## Input data
----

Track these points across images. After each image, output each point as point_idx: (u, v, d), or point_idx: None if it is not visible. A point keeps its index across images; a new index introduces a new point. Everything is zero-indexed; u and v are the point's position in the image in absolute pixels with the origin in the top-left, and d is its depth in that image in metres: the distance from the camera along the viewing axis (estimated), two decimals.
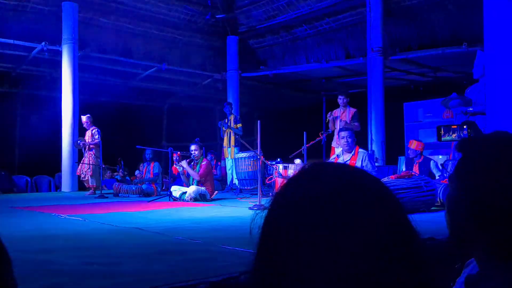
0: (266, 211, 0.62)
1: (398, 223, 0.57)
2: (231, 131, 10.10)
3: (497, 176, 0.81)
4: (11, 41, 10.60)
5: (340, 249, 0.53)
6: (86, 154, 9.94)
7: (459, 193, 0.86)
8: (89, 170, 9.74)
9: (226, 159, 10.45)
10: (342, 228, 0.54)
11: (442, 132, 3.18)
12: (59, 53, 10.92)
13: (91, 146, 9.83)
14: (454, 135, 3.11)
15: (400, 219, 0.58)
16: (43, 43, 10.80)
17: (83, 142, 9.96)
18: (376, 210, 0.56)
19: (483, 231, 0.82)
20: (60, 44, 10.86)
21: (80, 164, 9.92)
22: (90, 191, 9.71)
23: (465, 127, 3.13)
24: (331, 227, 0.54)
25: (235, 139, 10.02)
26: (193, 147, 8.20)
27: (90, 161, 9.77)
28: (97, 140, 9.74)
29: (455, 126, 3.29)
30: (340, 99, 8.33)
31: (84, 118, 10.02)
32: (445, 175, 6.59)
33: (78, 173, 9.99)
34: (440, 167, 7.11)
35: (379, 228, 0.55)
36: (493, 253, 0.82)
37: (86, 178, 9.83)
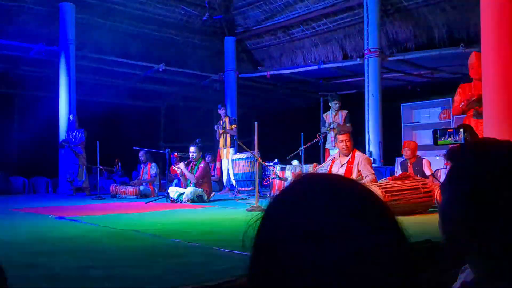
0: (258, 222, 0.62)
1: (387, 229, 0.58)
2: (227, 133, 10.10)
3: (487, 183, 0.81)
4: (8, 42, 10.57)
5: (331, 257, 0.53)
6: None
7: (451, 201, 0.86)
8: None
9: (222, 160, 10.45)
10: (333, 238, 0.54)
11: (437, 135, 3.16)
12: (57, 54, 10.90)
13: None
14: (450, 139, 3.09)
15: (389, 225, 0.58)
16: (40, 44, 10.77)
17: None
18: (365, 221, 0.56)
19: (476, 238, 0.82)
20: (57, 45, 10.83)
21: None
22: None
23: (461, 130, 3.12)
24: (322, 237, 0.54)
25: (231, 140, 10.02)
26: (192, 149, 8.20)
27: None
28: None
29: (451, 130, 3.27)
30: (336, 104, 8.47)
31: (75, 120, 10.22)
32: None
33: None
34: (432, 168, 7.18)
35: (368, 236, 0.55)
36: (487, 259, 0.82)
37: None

----

## Problem
Only the lines from the one holding "0: (266, 211, 0.62)" through the last line of the records should be output, please, exactly and without any pictures.

## Answer space
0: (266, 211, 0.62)
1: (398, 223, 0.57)
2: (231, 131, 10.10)
3: (497, 176, 0.81)
4: (11, 41, 10.60)
5: (340, 249, 0.53)
6: (86, 154, 9.94)
7: (459, 193, 0.86)
8: (89, 170, 9.74)
9: (226, 159, 10.45)
10: (342, 228, 0.54)
11: (442, 132, 3.18)
12: (59, 53, 10.92)
13: (91, 146, 9.83)
14: (454, 135, 3.11)
15: (400, 219, 0.58)
16: (43, 43, 10.80)
17: (83, 142, 9.96)
18: (376, 210, 0.56)
19: (483, 231, 0.82)
20: (60, 44, 10.86)
21: (80, 164, 9.92)
22: (90, 191, 9.71)
23: (465, 127, 3.13)
24: (331, 227, 0.54)
25: (235, 139, 10.02)
26: (193, 147, 8.20)
27: (90, 161, 9.77)
28: (97, 140, 9.74)
29: (455, 126, 3.29)
30: (340, 99, 8.33)
31: (84, 118, 10.02)
32: (445, 175, 6.59)
33: (78, 173, 9.99)
34: (440, 167, 7.11)
35: (379, 228, 0.55)
36: (493, 253, 0.82)
37: (86, 178, 9.83)
0: (258, 222, 0.62)
1: (387, 229, 0.58)
2: (227, 133, 10.10)
3: (487, 183, 0.81)
4: (8, 42, 10.57)
5: (331, 257, 0.53)
6: None
7: (451, 201, 0.86)
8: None
9: (222, 160, 10.45)
10: (333, 238, 0.54)
11: (437, 135, 3.16)
12: (57, 54, 10.90)
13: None
14: (450, 139, 3.09)
15: (389, 225, 0.58)
16: (40, 44, 10.77)
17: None
18: (365, 221, 0.56)
19: (476, 238, 0.82)
20: (57, 45, 10.83)
21: None
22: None
23: (461, 130, 3.12)
24: (322, 237, 0.54)
25: (231, 140, 10.02)
26: (192, 149, 8.20)
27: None
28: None
29: (451, 130, 3.27)
30: (336, 104, 8.47)
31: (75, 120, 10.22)
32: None
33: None
34: (432, 168, 7.18)
35: (368, 236, 0.55)
36: (487, 259, 0.82)
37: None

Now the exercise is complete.